EXERCISE PROMPT
Answer these from the text below on altar and devotional work:
(a) Where did the writer once hide their altars?
(b) Where was the altar moved after it came out of the closet?
(c) What does the writer do with their devotions when they get advance warning of guests?

STUDY TEXT
I’ve historically been incredibly reticent when it comes to my relationships with Them (a major reason for this blog, I’m sure). Speaking of it felt disrespectful somehow, so I didn’t. It hasn’t been just speaking, either. I’ve hidden my altars in out-of-the-way nooks or closets so people couldn’t see them, and consistently done my devotional work privately. It’s odd for me – I regularly have sex in public and think nothing of it – but my relationships with the Powers are so much more intimate than anything else that I treat them differently.
The closest I can come to describing it is that feeling most people (meaning not me! *laugh*) have when talking about underwear and sexual proclivities in crowded restaurants. It’s Just Not Done.
This had some unintended consequences. It was much easier for me to forget to do altar work when the altar was hidden away. I wouldn’t go near the altar unless I had altar work to do, and I got so distracted that I spaced that kind of work completely. And by not doing my devotional work with other people around I was basically stating that my corporeal guests rated more hospitality than my non-corporeal guests, which was insulting and degrading – the opposite of how I felt about the matter.
Obviously that whole mode of thought had to be handled. The first step was to haul my altar out of the closet. Not content with that, it was moved to a prominent location. Now it dominates my living space. It’s not just visible, it’s unavoidable. Its very presence is a reminder for me to Do the Work.
The next step was to prioritize devotional work over whatever else was happening at the time. This has been much harder – asking guests to sit quietly while I do my devotions feels like I’m violating hospitality AND showing off or something – so I’ve developed strategies for this too. If I get some advanced warning I’ll reschedule my devotions. If I don’t get notice, or it’s a long-term visit, I’ll just explain what’s going on and then go ahead. That latter is particularly challenging, but any guest in my home has to respect the other obligations I have and act accordingly. *shrug* I’ve got to draw lines somewhere.

ENTRIES SUPPLIED
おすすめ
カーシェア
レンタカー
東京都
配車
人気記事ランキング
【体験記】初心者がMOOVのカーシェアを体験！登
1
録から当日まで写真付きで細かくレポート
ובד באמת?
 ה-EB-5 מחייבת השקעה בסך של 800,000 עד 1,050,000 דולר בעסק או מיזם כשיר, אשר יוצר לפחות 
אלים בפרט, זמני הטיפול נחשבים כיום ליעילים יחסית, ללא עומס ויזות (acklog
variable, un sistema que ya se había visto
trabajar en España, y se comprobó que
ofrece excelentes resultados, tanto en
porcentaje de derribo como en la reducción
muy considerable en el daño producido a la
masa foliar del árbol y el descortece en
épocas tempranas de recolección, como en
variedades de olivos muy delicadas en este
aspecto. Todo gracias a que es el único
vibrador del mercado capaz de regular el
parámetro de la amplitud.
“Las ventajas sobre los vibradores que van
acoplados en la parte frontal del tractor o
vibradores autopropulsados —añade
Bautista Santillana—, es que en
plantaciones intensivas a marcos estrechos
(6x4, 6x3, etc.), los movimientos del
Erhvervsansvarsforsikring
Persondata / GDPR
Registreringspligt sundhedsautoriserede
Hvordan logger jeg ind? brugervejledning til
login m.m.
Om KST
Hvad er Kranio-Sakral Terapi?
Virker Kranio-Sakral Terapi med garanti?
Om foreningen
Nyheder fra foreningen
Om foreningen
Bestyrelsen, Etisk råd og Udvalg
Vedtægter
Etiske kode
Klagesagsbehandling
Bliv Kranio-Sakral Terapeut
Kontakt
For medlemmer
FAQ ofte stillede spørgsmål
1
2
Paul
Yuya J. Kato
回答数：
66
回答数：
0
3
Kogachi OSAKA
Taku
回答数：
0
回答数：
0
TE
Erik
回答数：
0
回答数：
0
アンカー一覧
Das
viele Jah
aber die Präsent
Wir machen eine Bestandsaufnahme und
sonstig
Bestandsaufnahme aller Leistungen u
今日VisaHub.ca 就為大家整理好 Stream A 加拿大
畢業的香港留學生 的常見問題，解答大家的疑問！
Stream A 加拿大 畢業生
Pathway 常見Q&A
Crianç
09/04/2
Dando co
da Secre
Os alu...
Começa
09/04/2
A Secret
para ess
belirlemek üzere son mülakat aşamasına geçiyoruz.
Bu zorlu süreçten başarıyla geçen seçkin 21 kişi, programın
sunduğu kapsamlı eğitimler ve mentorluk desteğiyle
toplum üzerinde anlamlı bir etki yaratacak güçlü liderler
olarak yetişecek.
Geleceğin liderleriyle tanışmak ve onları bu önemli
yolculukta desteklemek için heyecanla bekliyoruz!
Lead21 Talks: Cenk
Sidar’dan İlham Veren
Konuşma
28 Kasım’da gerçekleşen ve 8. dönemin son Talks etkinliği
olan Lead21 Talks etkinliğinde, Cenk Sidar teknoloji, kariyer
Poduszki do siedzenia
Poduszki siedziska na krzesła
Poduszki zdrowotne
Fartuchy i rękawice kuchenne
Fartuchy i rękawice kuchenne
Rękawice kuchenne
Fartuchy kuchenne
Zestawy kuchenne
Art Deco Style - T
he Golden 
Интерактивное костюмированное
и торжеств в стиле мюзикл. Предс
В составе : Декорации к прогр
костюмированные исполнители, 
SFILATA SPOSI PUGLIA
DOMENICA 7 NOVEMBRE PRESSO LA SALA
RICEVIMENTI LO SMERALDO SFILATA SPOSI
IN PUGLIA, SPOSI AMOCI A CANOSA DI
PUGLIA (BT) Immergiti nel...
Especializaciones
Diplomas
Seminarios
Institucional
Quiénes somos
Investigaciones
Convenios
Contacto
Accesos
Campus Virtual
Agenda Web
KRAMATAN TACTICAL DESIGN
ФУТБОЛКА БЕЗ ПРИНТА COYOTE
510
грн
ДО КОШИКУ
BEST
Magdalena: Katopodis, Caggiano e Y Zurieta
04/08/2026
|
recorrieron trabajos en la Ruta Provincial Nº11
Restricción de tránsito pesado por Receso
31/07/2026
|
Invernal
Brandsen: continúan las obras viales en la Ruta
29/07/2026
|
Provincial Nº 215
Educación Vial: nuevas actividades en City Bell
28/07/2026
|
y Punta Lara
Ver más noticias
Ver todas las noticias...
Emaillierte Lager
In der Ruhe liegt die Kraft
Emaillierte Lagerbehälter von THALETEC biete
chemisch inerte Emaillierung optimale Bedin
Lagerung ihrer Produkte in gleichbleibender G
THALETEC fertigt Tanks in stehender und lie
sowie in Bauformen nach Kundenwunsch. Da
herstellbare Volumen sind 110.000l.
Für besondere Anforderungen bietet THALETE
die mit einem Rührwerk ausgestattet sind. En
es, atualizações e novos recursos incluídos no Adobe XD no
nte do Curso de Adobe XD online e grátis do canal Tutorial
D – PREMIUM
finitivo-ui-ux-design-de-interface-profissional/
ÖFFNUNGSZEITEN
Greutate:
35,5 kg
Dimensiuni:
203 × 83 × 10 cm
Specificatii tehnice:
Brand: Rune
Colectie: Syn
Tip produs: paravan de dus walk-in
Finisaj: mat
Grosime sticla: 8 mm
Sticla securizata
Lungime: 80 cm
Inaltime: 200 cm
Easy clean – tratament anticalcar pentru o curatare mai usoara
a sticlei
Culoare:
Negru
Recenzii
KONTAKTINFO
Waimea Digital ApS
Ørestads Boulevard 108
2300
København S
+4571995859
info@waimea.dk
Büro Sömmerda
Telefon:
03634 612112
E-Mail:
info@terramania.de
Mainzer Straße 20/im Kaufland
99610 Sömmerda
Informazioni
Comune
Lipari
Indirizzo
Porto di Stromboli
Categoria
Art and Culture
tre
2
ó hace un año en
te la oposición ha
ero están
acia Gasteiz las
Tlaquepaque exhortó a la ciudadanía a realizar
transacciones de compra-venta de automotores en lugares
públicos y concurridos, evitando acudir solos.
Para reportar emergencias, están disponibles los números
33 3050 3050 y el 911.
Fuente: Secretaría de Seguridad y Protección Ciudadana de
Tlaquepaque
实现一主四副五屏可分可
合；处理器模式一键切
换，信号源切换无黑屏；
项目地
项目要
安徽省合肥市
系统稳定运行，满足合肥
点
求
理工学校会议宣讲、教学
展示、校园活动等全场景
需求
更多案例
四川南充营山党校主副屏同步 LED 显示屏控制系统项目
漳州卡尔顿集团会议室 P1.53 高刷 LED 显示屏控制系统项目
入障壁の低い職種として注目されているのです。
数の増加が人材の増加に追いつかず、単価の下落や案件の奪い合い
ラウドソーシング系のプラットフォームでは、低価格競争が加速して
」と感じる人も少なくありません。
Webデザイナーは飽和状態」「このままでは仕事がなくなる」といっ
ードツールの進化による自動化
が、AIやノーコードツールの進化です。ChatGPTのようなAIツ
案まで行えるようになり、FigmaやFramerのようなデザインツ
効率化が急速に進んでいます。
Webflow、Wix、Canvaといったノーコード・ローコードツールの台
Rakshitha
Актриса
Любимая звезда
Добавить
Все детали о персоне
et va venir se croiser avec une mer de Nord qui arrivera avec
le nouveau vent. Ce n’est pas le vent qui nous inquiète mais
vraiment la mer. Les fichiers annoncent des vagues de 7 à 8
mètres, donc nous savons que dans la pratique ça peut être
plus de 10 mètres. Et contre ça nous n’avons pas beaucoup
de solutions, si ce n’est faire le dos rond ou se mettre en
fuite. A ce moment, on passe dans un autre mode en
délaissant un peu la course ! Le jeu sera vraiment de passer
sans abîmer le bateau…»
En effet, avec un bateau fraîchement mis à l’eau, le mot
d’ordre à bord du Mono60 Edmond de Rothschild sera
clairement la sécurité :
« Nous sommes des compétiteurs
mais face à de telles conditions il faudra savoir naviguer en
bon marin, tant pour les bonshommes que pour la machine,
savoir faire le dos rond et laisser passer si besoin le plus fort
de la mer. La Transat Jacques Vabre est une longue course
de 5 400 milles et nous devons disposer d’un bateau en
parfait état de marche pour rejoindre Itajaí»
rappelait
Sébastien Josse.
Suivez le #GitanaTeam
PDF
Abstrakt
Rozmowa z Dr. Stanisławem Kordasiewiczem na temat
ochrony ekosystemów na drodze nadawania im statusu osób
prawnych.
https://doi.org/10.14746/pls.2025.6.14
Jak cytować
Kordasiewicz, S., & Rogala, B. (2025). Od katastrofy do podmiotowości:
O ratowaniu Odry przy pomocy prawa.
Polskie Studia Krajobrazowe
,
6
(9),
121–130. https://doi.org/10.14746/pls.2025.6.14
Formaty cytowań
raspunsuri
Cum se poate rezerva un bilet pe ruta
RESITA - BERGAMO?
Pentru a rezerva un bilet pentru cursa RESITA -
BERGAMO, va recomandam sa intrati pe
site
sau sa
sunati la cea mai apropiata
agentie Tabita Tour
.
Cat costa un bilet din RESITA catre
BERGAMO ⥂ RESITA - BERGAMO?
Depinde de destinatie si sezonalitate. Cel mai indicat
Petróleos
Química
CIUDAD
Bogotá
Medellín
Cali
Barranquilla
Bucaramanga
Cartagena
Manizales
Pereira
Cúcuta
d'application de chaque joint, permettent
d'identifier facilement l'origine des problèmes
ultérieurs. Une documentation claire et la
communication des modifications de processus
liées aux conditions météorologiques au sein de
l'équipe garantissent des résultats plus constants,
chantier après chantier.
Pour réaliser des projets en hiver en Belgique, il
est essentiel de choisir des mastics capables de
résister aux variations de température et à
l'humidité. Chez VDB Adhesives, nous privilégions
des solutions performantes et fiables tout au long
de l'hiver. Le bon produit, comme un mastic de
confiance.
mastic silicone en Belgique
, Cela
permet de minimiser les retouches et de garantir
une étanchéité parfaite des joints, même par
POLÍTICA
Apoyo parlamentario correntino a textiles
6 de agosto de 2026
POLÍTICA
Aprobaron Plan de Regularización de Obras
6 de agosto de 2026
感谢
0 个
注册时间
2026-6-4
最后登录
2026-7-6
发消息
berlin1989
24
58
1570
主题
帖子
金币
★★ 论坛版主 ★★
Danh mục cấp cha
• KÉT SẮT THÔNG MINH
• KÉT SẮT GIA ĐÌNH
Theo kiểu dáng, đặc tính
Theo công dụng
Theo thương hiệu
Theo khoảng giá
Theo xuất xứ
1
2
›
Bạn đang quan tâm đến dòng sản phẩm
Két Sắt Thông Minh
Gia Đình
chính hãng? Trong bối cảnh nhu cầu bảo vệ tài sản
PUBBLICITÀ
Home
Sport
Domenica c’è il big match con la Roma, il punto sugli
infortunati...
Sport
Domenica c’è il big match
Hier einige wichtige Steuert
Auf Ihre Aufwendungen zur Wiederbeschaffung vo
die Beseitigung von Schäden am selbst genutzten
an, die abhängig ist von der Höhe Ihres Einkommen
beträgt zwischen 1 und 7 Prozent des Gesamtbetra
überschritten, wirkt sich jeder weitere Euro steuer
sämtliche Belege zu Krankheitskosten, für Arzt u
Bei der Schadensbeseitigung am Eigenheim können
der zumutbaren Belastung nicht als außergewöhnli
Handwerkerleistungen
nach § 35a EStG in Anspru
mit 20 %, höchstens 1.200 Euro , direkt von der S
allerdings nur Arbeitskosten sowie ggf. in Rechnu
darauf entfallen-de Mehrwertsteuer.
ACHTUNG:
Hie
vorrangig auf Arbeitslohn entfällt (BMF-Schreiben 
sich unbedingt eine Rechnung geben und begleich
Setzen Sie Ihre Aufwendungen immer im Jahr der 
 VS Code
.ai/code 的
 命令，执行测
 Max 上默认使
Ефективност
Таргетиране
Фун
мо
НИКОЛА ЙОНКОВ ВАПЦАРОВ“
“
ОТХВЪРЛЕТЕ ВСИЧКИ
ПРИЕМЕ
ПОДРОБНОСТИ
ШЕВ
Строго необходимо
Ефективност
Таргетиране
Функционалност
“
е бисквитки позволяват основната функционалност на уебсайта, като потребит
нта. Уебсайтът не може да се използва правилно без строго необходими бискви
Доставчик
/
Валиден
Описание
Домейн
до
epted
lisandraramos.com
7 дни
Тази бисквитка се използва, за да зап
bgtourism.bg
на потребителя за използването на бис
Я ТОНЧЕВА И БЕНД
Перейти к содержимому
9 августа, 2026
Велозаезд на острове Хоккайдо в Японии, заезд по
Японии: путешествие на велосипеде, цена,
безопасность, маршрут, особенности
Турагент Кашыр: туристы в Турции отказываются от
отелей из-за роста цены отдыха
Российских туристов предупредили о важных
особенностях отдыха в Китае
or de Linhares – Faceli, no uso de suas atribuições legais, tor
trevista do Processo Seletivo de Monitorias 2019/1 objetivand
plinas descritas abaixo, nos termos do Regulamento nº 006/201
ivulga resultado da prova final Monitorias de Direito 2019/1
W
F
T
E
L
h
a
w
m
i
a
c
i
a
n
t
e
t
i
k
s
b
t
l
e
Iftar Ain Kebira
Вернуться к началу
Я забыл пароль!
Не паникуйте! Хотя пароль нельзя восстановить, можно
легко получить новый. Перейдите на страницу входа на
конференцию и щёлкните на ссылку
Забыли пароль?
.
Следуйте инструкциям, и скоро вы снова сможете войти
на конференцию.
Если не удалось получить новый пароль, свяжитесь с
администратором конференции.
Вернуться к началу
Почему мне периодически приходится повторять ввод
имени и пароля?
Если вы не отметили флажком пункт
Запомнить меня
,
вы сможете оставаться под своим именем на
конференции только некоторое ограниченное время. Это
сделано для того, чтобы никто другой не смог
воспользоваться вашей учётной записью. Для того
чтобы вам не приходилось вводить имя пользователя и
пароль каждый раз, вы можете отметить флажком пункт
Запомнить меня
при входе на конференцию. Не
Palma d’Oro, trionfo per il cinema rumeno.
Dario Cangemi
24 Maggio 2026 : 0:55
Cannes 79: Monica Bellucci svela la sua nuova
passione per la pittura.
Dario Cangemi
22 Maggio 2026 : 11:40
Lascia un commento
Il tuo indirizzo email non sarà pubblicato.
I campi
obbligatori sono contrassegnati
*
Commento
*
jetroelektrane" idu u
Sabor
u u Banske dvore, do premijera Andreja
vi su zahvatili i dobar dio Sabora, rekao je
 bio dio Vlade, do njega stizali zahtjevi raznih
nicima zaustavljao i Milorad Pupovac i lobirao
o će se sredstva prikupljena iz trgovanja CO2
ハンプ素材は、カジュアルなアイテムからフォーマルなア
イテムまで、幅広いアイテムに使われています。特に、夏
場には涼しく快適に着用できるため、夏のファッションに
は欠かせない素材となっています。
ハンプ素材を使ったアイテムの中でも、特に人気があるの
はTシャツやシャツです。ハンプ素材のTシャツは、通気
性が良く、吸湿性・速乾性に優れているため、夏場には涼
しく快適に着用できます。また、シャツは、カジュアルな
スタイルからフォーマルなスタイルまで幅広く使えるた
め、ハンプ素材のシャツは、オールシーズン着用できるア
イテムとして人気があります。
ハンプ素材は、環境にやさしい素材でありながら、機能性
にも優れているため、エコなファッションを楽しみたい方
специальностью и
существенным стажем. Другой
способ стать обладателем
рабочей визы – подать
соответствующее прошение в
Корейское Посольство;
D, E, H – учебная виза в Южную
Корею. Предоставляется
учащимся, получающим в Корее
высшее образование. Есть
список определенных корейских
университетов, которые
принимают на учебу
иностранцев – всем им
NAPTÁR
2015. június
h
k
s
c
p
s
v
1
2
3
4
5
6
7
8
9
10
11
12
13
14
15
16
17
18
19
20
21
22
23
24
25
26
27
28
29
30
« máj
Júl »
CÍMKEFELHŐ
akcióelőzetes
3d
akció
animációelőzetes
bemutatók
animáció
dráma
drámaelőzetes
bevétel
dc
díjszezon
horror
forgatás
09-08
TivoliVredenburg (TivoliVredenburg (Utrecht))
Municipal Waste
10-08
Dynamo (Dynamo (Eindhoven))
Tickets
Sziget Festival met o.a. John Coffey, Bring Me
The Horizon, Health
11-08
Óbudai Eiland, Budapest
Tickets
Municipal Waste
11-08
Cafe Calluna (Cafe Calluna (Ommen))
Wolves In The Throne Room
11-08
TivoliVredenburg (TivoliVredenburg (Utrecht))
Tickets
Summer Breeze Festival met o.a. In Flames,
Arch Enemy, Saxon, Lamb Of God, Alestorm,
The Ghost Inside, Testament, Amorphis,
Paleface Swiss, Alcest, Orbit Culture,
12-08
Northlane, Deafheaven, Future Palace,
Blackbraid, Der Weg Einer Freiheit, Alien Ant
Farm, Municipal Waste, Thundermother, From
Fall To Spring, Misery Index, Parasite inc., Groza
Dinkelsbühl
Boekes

FINISHED EXERCISE
(a) In out-of-the-way nooks or closets.
(b) To a prominent location, where it now dominates the living space.
(c) They reschedule them.